On March 28th of this North Canton Council President Jon Snyder brought to North Canton's Civic Center a number of officials to address the city's Zimber Ditch generated flooding problem which has been going on for years and years.

Zimber has been - increasingly - a problem for a variety of reasons.  A number of them include:
  • It gets clogged up by debris that as a matter of nature falls into the waterway,
  • It gets clogged up by neighboring residents dumping various materials into the channel,
  • It has to handle more water than it was originally designed for because more and more nearby asphalt and concrete part and parcel ofcommerical and residential development become conduits in shifting rain waters into the Zimber drain.
And, of course, there are other contributory reasons.

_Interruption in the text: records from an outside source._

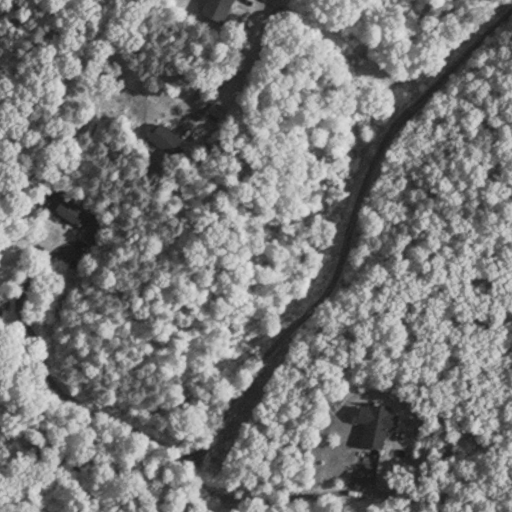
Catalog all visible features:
building: (218, 7)
road: (269, 15)
building: (174, 136)
building: (82, 216)
road: (283, 329)
building: (380, 420)
road: (249, 506)
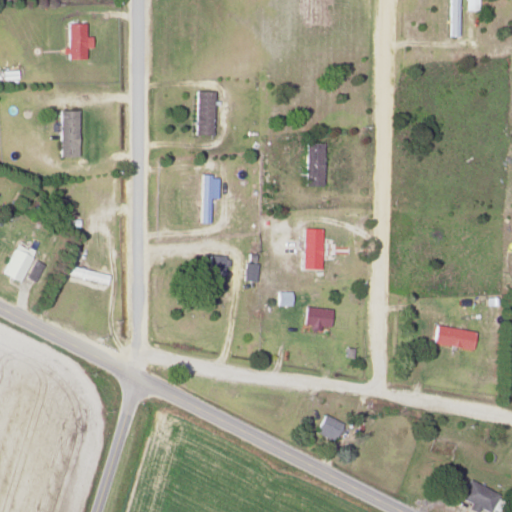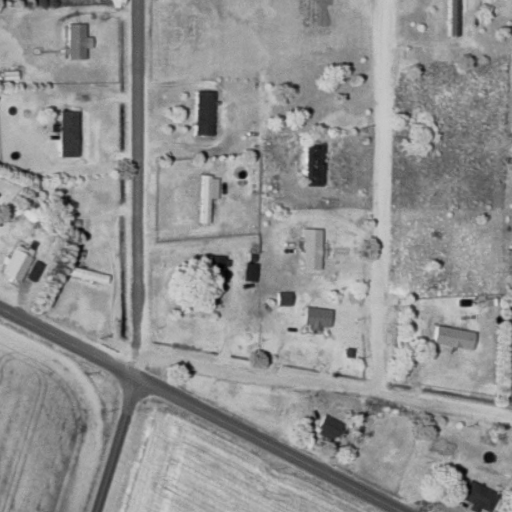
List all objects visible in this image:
building: (469, 4)
building: (450, 17)
building: (72, 40)
building: (200, 112)
building: (65, 132)
building: (310, 163)
road: (140, 177)
building: (204, 194)
road: (379, 194)
building: (308, 248)
building: (15, 262)
building: (30, 270)
building: (247, 271)
building: (213, 272)
building: (83, 274)
building: (281, 297)
building: (313, 317)
building: (450, 337)
road: (315, 381)
road: (198, 410)
building: (325, 427)
road: (113, 444)
building: (476, 496)
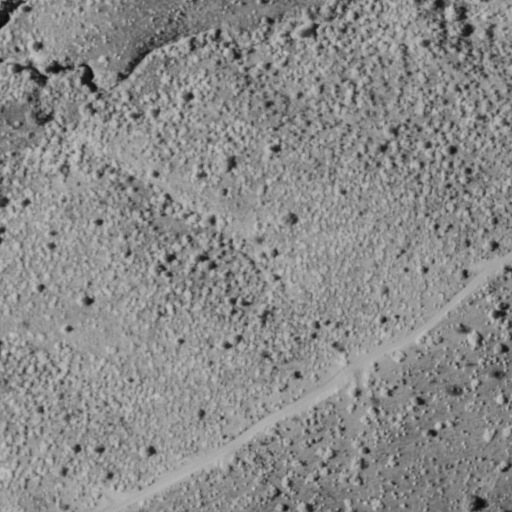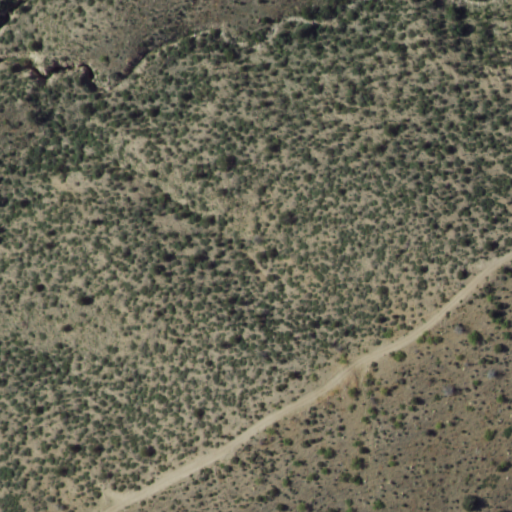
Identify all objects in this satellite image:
road: (313, 391)
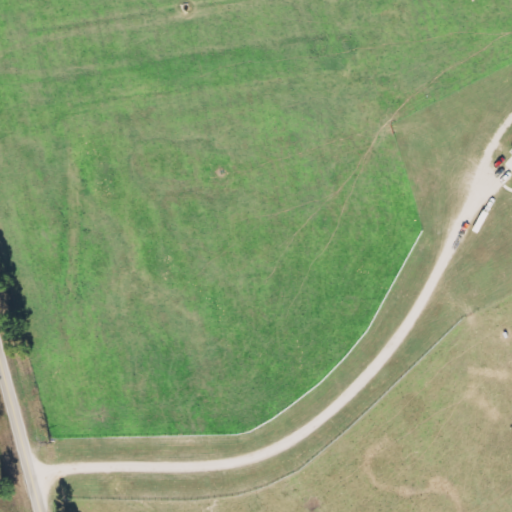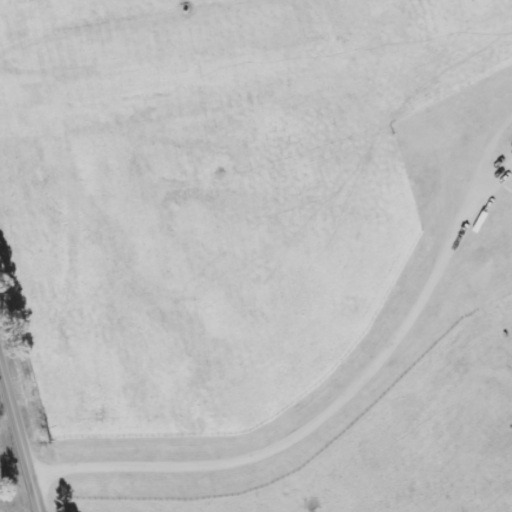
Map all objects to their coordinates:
road: (21, 435)
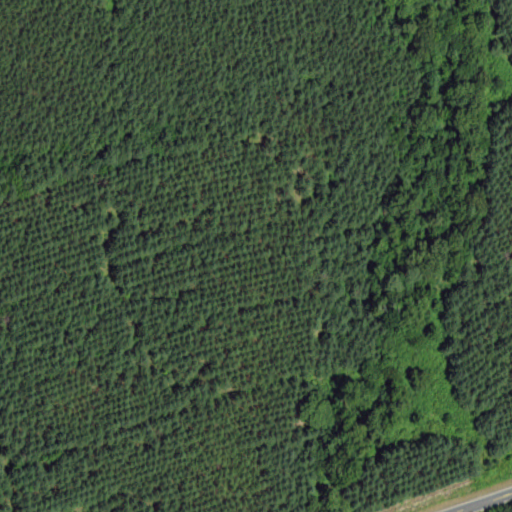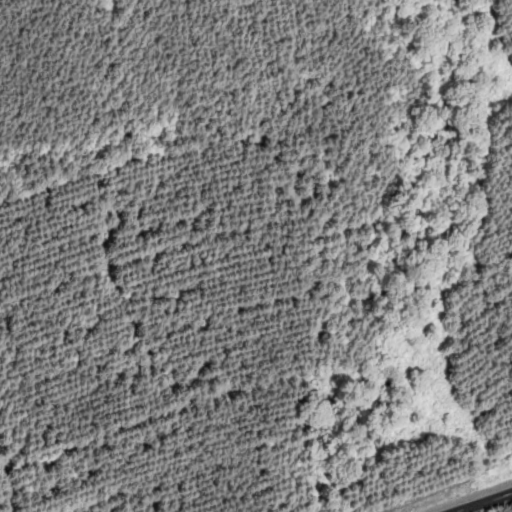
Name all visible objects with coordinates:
road: (482, 501)
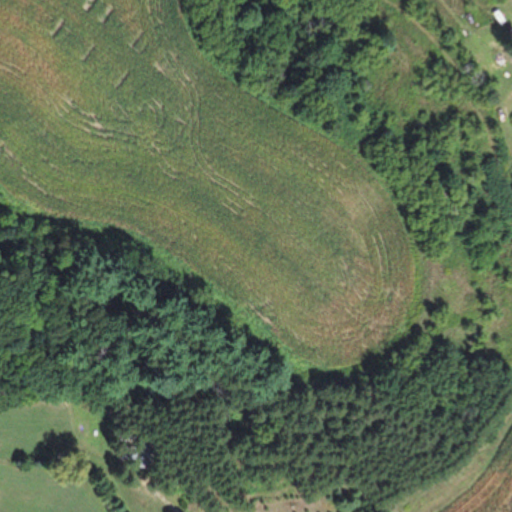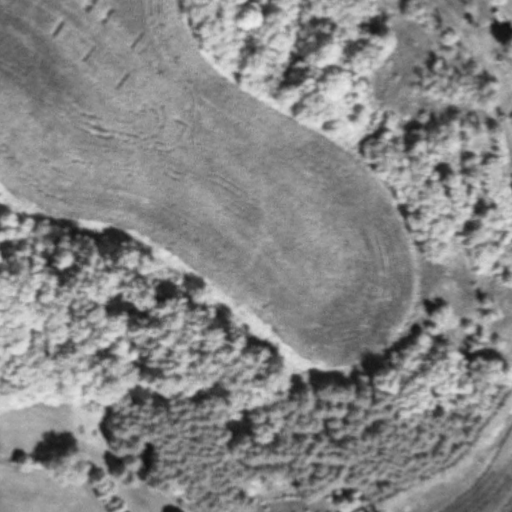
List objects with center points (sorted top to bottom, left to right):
crop: (201, 187)
crop: (47, 459)
crop: (461, 474)
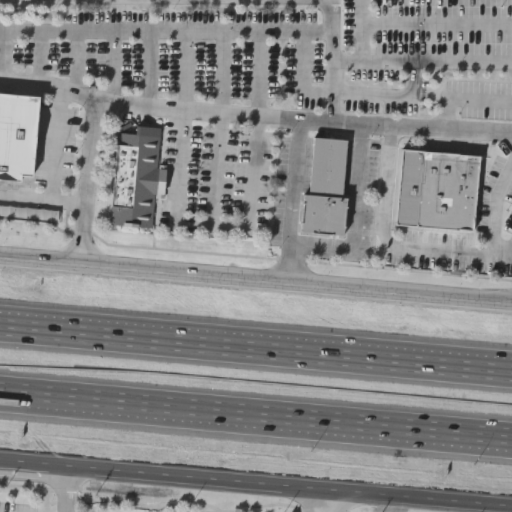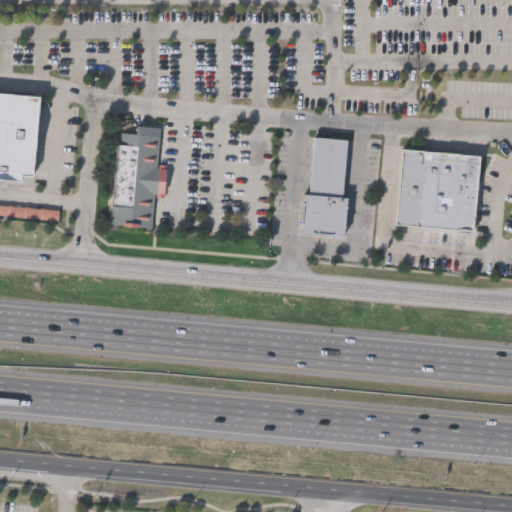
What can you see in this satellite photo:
road: (437, 23)
road: (167, 31)
road: (362, 31)
road: (464, 61)
road: (45, 88)
road: (384, 92)
road: (142, 100)
road: (422, 128)
building: (17, 132)
building: (18, 135)
road: (57, 147)
building: (326, 163)
road: (217, 167)
building: (329, 167)
building: (134, 174)
building: (136, 178)
building: (436, 188)
building: (438, 191)
road: (40, 201)
road: (296, 202)
road: (496, 209)
building: (322, 213)
building: (324, 216)
road: (360, 219)
road: (211, 224)
road: (391, 246)
road: (255, 281)
road: (200, 341)
road: (456, 361)
road: (456, 365)
road: (99, 400)
road: (98, 410)
road: (355, 424)
road: (255, 487)
road: (71, 491)
road: (325, 503)
road: (13, 508)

So those who live in the vicinity of  Lucille and Glendale in North Canton have had their fill of flooding and have beseeched city hall to do something now to solve the problem.

The ditch itself is not going to get fixed anytime soon because it would be a mammoth financial project running in the millions upon million upon millions of dollars to do so.

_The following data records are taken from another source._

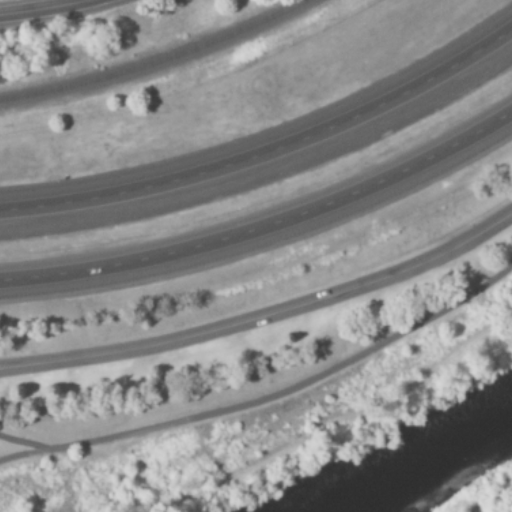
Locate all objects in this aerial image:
road: (42, 8)
railway: (169, 69)
road: (267, 154)
road: (265, 229)
road: (264, 319)
road: (269, 398)
road: (346, 420)
road: (22, 444)
river: (406, 458)
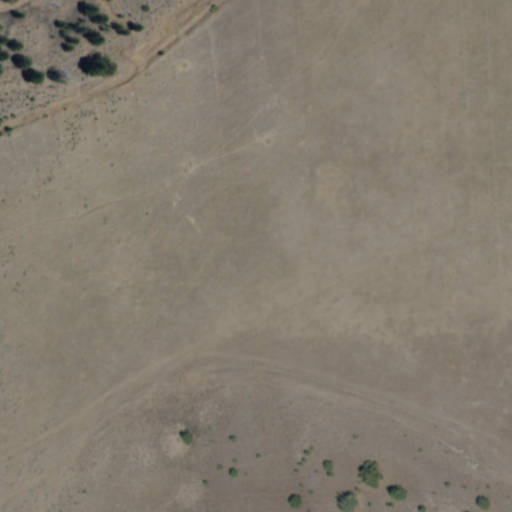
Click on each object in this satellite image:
road: (13, 4)
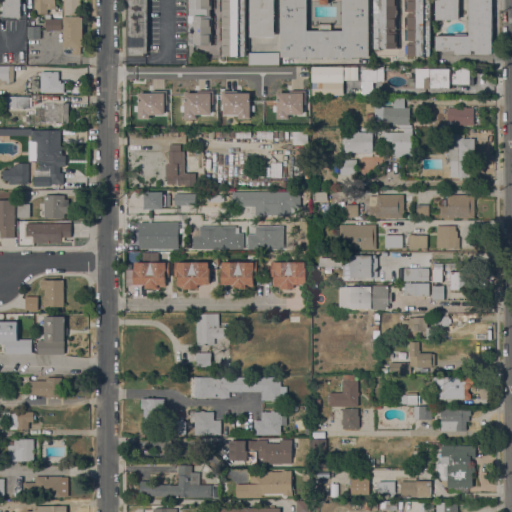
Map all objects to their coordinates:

Proving that one "persisting leadership" man can make a difference, Councilman Snyder responded in bringing together at the meeting of the 28th:
  • State Rep. Kirk Schuring (Republican - Jackson Township) whose 48th Ohio House District includes North Canton
  • Steve Ferryman and Josh Stigmon of the Ohio Department of Natural Resources Emergency Management Division,
  • Director Tim Warstler of the Stark County Emergency Management Agency, and
  • Bob Fonte the executive director of the Stark Parks (who, himself, is a hydraulics engineer)

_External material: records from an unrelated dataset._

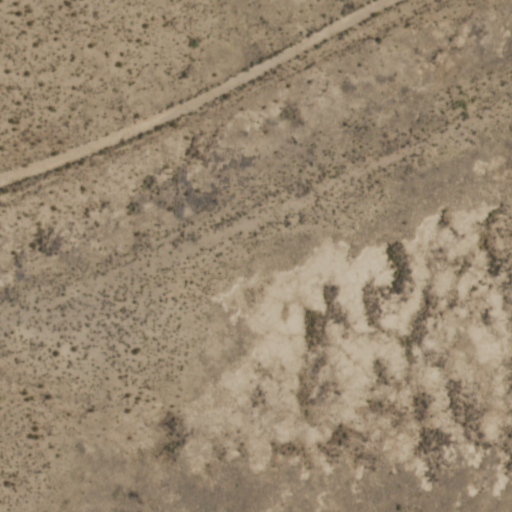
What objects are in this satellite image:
road: (192, 96)
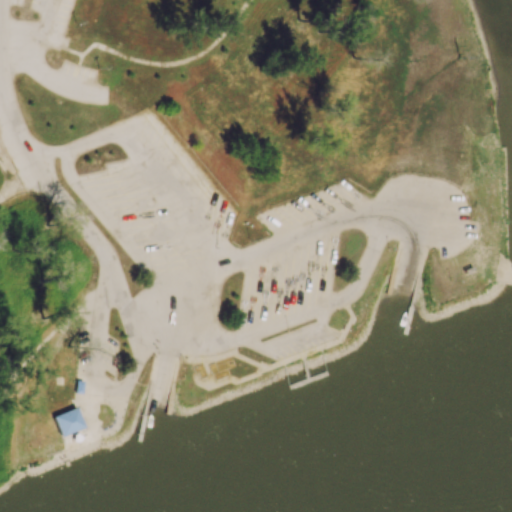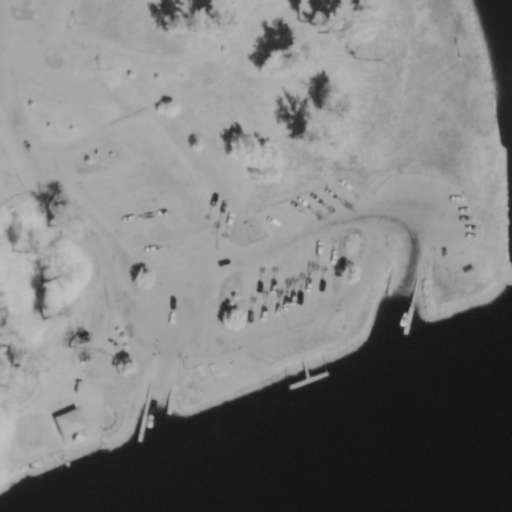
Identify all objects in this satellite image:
parking lot: (48, 11)
road: (48, 13)
road: (40, 38)
road: (18, 48)
building: (83, 49)
building: (83, 50)
road: (36, 58)
road: (152, 63)
road: (70, 83)
parking lot: (69, 85)
road: (42, 175)
park: (233, 197)
road: (402, 285)
road: (98, 329)
parking lot: (95, 348)
road: (136, 348)
road: (33, 352)
pier: (306, 367)
pier: (309, 379)
building: (80, 387)
road: (161, 395)
building: (76, 414)
building: (70, 422)
pier: (64, 468)
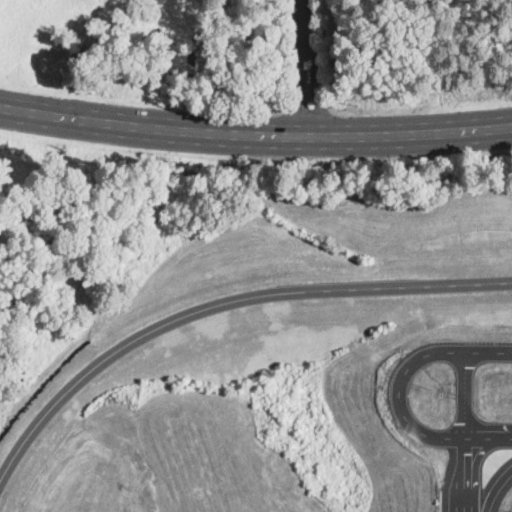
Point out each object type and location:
road: (308, 67)
road: (255, 136)
road: (221, 301)
road: (398, 393)
road: (466, 432)
road: (494, 486)
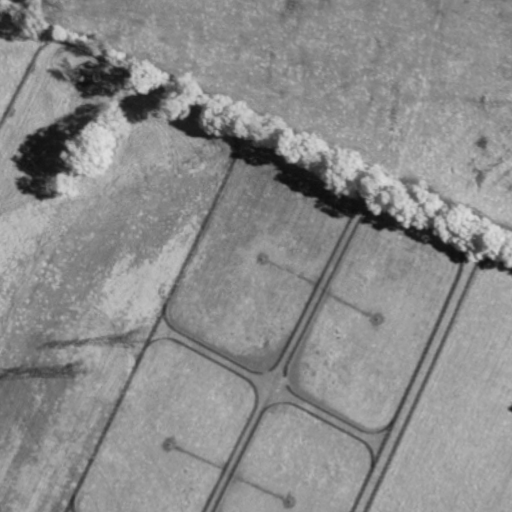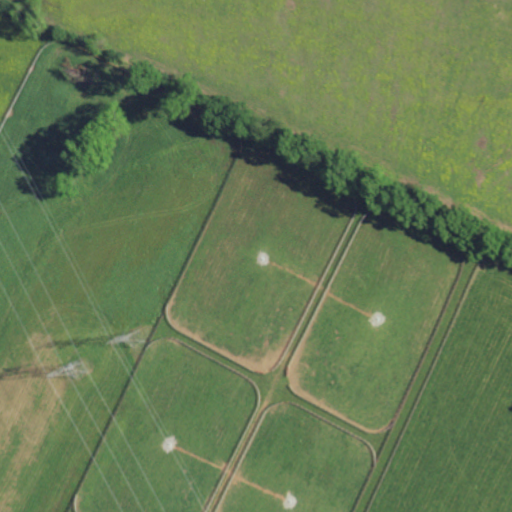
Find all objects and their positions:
power tower: (139, 338)
power tower: (90, 369)
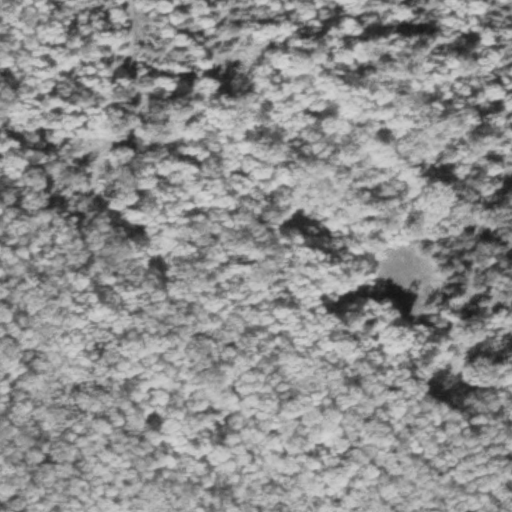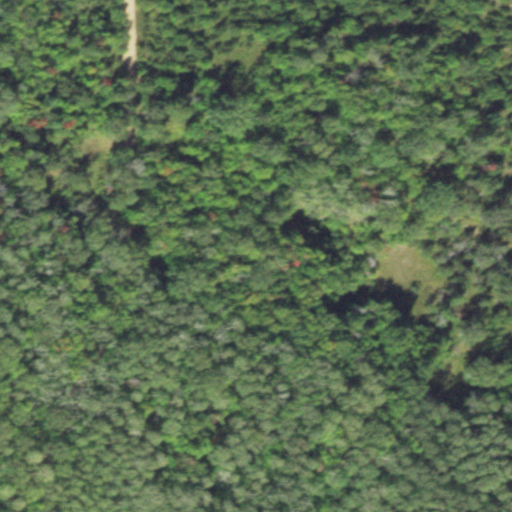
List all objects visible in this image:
road: (122, 269)
road: (294, 401)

And Snyder has kept up with his effort.

At last night's regular North Canton City Council meeting, Snyder was the bearer of some good news for many of the folks who get flooded out frequently by the overflowing Zimber.

North Canton is in line to get about $1.5 million dollars ($30,000 from council, $60,000 from the Stark commissioners, $100,000 from the Muskingum Watershed Conservancy District, $1.125 in a state of Ohio federally funded grant and, presumably, the rest from Stark Parks) to buy out properties in the vicinity so that they can be razed to allow Zimber to overflow its banks when the big rains/flash floods come and perhaps lessen the problem

Some 10 to 13 homes a currently set for buyout, but depending on what effect the razing of the first batch, other could follow if city officials can find additional funds.

The city will follow up with a second round request for a federally funded state grant in hopes od doubling its money to apply to the Zimber Ditch problem.

A public meeting is scheduled at the North Canton Civic Center for September 26th at 7:00 p.m. so that officials can explain the specifics of their remediation plan to North Cantonians, one-on-one.

Insofar as the SCPR is concerned Snyder is "the main man" in getting a solution underway for the unfortunate North Canton residents.  However, he was quick to share with The Report his gratitude of having many state, Stark County and federal (including Congressmen Jim Renacci, Republican - Wadsworth - the 16th congressional district) work with him and each other.

At the session immediately prior to the regular council meeting, President Snyder explained the grant received from the Ohio Emergency Management Agency and took questions from council members.

Snyder's taking the lead on working to finding a solution to the perennial flooding experienced by North Cantonians adjacent to the Zimber Ditch is impressive.

But The Report has seen quite a number of Stark County public officials start off a project with a lot of "vim, vigor and vitality" only to get fatigued in the process and end up giving up on the project.

That Snyder is "staying the course and "seeing this project through" should be an inspiration and a model to his peers across Stark Connty's local governments.

It appears to the SCPR that North Canton is doing the realistic thing in fashioning a solution to the flooding problem.

Fixing the ditch itself is definitely long term and will take many millions of dollars.

For a few million, North Canton local government, working with local, state and federal officials, have shown North Cantonians that government can be responsive to the needs of its citizens.

A SCPR "Hats Off!" to North Canton Council, its council president and the Mayor David Held administration but with a special "Tip-of-the-Hat" to the president - Jon Snyder - for putting this team effort together and keeping the team on task.

As the saying goes:  "there is no 'I' in the word TEAM."

And Jon Snyder - in this instance - amply personifies what team work is all about!